Former owner of Bluegrass RV accused of fraudulently obtaining COVID-19 relief loans pleads guilty

Posted at 10:42 PM, Dec 16, 2021
and last updated 2021-12-16 22:46:22-05

(LEX 18) — A Versailles man and former owner of Bluegrass RV has pleaded guilty to wire fraud after officials say he obtained COVID-19 relief loans under false pretenses.

49-year-old Randall “Rocky” Blankenship made the guilty plea before a U.S. district judge Thursday. In his plea agreement, in April 2020, Blankenship submitted four fraudulent applications for Paycheck Protection Program (PPP) loans for Blankenship RV Finance Solutions LLC, RSGG Properties LLC, RSGG Holdings LLC, and RSGG Investments LLC, all business entities he formed.

The loans were part of a program passed by Congress in response to the COVID-19 pandemic. They were designed to provide an incentive for small businesses to keep workers on their payroll during the pandemic. These loans would be forgiven by the United States Small Business Administration, if the borrower established that loan proceeds were used for payroll, rent, or other approved business expenses. The amount of the loan was dependent on the business's payroll.
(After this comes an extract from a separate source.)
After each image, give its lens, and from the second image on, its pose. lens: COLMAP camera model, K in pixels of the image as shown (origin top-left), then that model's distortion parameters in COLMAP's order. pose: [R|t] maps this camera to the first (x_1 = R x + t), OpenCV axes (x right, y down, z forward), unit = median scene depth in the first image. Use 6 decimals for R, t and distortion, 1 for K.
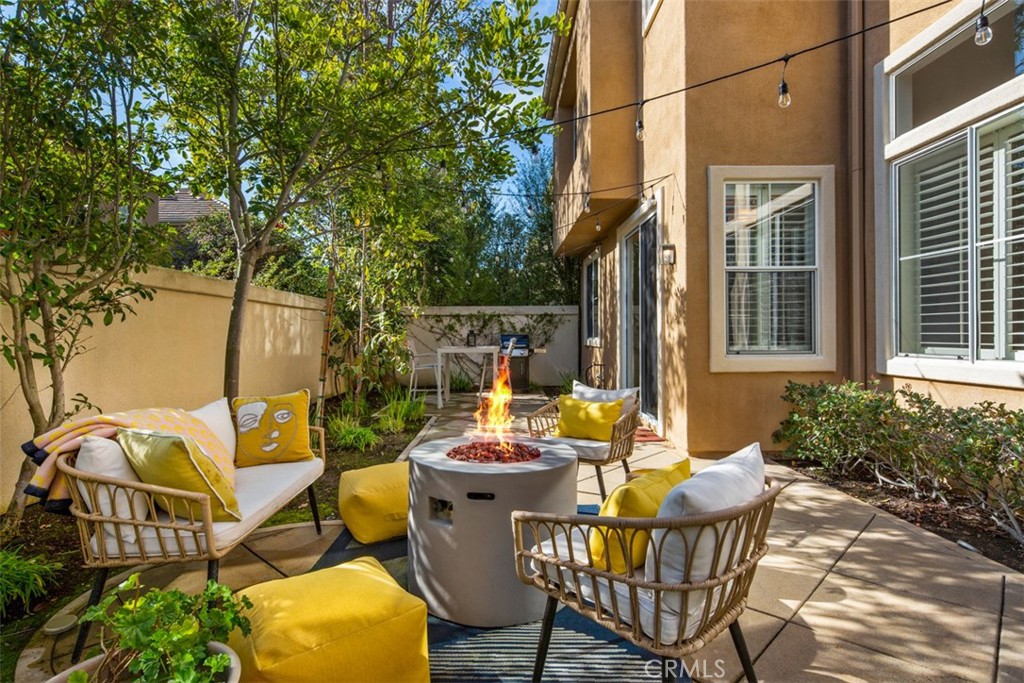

The U.S. Attorney’s Office of the Eastern District of Kentucky says Blankenship created fake tax documents and payroll records as part of his loan applications. They made it seem his businesses had hundreds of thousands of dollars in quarterly payroll; when in fact, none of the entities had any payroll expense at all. Officials say Blankenship submitted the applications through Kentucky Bank and Independence Bank; and as a result, he obtained fraudulent PPP loans totaling $1,323,829. In his plea, he says he used some of the funds for an RV business he owned (which had already received its own PPP loan and was ineligible for additional loans at the time), as well as personal use, including paying off casino debt and purchasing real estate.

Blankenship is set to be sentenced on March 17, 2022. He faces a maximum of 20 years in prison, a fine of not more than $250,000, and up to three years of supervised release.

Blankenship agreed to pay restitution of $1,323,829.